THE PROBLEM:
Please copy every record exactly as it is written.

SUPPLIED RECORDS:
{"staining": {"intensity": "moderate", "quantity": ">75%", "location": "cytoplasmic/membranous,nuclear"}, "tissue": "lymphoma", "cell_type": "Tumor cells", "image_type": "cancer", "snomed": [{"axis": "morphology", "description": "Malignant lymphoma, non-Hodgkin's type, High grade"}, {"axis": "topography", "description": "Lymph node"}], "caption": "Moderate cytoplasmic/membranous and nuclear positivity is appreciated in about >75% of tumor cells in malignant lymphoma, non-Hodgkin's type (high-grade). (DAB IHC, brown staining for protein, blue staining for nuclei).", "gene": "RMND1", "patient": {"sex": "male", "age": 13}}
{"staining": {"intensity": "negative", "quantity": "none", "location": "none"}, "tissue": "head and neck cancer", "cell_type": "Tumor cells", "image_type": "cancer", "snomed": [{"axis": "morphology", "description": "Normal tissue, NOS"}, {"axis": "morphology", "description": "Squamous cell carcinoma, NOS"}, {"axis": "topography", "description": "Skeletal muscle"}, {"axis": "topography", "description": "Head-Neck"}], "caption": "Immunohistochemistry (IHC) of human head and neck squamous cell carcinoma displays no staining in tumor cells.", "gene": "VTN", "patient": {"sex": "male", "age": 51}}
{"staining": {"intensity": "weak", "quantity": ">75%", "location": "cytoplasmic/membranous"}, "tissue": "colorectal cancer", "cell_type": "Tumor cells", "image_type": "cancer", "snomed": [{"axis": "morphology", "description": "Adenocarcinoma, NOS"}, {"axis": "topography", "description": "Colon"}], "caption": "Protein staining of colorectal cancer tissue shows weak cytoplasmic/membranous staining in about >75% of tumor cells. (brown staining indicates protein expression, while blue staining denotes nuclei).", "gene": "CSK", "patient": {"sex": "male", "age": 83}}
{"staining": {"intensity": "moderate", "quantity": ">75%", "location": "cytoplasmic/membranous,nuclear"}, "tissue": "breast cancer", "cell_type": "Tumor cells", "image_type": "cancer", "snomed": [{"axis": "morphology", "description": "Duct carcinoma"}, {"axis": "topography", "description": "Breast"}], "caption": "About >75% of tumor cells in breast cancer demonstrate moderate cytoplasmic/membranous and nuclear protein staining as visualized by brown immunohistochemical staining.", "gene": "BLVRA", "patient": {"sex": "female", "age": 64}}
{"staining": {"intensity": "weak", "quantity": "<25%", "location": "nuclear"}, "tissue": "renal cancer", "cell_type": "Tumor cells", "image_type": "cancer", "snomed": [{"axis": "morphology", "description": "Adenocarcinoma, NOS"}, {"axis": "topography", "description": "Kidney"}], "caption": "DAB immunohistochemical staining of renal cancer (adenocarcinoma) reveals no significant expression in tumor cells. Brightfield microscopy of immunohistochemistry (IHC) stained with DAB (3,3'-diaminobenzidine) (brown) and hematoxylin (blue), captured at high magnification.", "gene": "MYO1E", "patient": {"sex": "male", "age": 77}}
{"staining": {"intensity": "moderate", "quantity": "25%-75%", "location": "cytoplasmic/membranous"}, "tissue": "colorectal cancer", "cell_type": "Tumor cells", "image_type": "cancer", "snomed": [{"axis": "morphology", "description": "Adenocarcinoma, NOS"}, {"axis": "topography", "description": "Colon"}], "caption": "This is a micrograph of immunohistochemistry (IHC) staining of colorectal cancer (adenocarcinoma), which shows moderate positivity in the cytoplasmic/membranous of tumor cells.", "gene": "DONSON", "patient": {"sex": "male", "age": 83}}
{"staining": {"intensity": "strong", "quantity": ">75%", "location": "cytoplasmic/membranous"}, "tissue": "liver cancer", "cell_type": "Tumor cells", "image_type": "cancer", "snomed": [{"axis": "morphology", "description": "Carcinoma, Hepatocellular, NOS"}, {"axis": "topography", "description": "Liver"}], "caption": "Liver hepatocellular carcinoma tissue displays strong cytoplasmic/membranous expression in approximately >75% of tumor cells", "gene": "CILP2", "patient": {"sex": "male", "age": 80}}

EXERCISE OUTPUT:
{"staining": {"intensity": "moderate", "quantity": ">75%", "location": "cytoplasmic/membranous,nuclear"}, "tissue": "lymphoma", "cell_type": "Tumor cells", "image_type": "cancer", "snomed": [{"axis": "morphology", "description": "Malignant lymphoma, non-Hodgkin's type, High grade"}, {"axis": "topography", "description": "Lymph node"}], "caption": "Moderate cytoplasmic/membranous and nuclear positivity is appreciated in about >75% of tumor cells in malignant lymphoma, non-Hodgkin's type (high-grade). (DAB IHC, brown staining for protein, blue staining for nuclei).", "gene": "RMND1", "patient": {"sex": "male", "age": 13}}
{"staining": {"intensity": "negative", "quantity": "none", "location": "none"}, "tissue": "head and neck cancer", "cell_type": "Tumor cells", "image_type": "cancer", "snomed": [{"axis": "morphology", "description": "Normal tissue, NOS"}, {"axis": "morphology", "description": "Squamous cell carcinoma, NOS"}, {"axis": "topography", "description": "Skeletal muscle"}, {"axis": "topography", "description": "Head-Neck"}], "caption": "Immunohistochemistry (IHC) of human head and neck squamous cell carcinoma displays no staining in tumor cells.", "gene": "VTN", "patient": {"sex": "male", "age": 51}}
{"staining": {"intensity": "weak", "quantity": ">75%", "location": "cytoplasmic/membranous"}, "tissue": "colorectal cancer", "cell_type": "Tumor cells", "image_type": "cancer", "snomed": [{"axis": "morphology", "description": "Adenocarcinoma, NOS"}, {"axis": "topography", "description": "Colon"}], "caption": "Protein staining of colorectal cancer tissue shows weak cytoplasmic/membranous staining in about >75% of tumor cells. (brown staining indicates protein expression, while blue staining denotes nuclei).", "gene": "CSK", "patient": {"sex": "male", "age": 83}}
{"staining": {"intensity": "moderate", "quantity": ">75%", "location": "cytoplasmic/membranous,nuclear"}, "tissue": "breast cancer", "cell_type": "Tumor cells", "image_type": "cancer", "snomed": [{"axis": "morphology", "description": "Duct carcinoma"}, {"axis": "topography", "description": "Breast"}], "caption": "About >75% of tumor cells in breast cancer demonstrate moderate cytoplasmic/membranous and nuclear protein staining as visualized by brown immunohistochemical staining.", "gene": "BLVRA", "patient": {"sex": "female", "age": 64}}
{"staining": {"intensity": "weak", "quantity": "<25%", "location": "nuclear"}, "tissue": "renal cancer", "cell_type": "Tumor cells", "image_type": "cancer", "snomed": [{"axis": "morphology", "description": "Adenocarcinoma, NOS"}, {"axis": "topography", "description": "Kidney"}], "caption": "DAB immunohistochemical staining of renal cancer (adenocarcinoma) reveals no significant expression in tumor cells. Brightfield microscopy of immunohistochemistry (IHC) stained with DAB (3,3'-diaminobenzidine) (brown) and hematoxylin (blue), captured at high magnification.", "gene": "MYO1E", "patient": {"sex": "male", "age": 77}}
{"staining": {"intensity": "moderate", "quantity": "25%-75%", "location": "cytoplasmic/membranous"}, "tissue": "colorectal cancer", "cell_type": "Tumor cells", "image_type": "cancer", "snomed": [{"axis": "morphology", "description": "Adenocarcinoma, NOS"}, {"axis": "topography", "description": "Colon"}], "caption": "This is a micrograph of immunohistochemistry (IHC) staining of colorectal cancer (adenocarcinoma), which shows moderate positivity in the cytoplasmic/membranous of tumor cells.", "gene": "DONSON", "patient": {"sex": "male", "age": 83}}
{"staining": {"intensity": "strong", "quantity": ">75%", "location": "cytoplasmic/membranous"}, "tissue": "liver cancer", "cell_type": "Tumor cells", "image_type": "cancer", "snomed": [{"axis": "morphology", "description": "Carcinoma, Hepatocellular, NOS"}, {"axis": "topography", "description": "Liver"}], "caption": "Liver hepatocellular carcinoma tissue displays strong cytoplasmic/membranous expression in approximately >75% of tumor cells", "gene": "CILP2", "patient": {"sex": "male", "age": 80}}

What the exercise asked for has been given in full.